[PROVIDED DATA Boundary: Start]

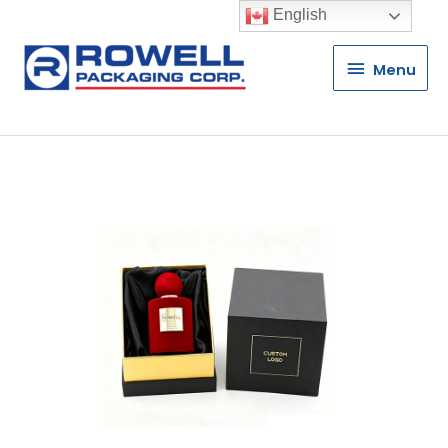
English
Menu
Menu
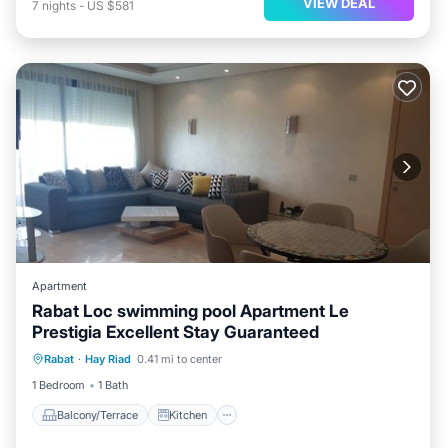
VIEW DEAL
7
nights
-
US $581
Apartment
Rabat Loc swimming pool Apartment Le
Prestigia Excellent Stay Guaranteed
Balcony/Terrace
Kitchen
Rabat
·
Hay Riad
0.41 mi to center
Air Conditioner
Internet
1 Bedroom
1 Bath
Balcony/Terrace
Kitchen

[PROVIDED DATA Boundary: End]

Copy out every line of text in the listing above verbatim and in order, omitting the pictures.

English
Menu
Menu
VIEW DEAL
7
nights
-
US $581
Apartment
Rabat Loc swimming pool Apartment Le
Prestigia Excellent Stay Guaranteed
Balcony/Terrace
Kitchen
Rabat
·
Hay Riad
0.41 mi to center
Air Conditioner
Internet
1 Bedroom
1 Bath
Balcony/Terrace
Kitchen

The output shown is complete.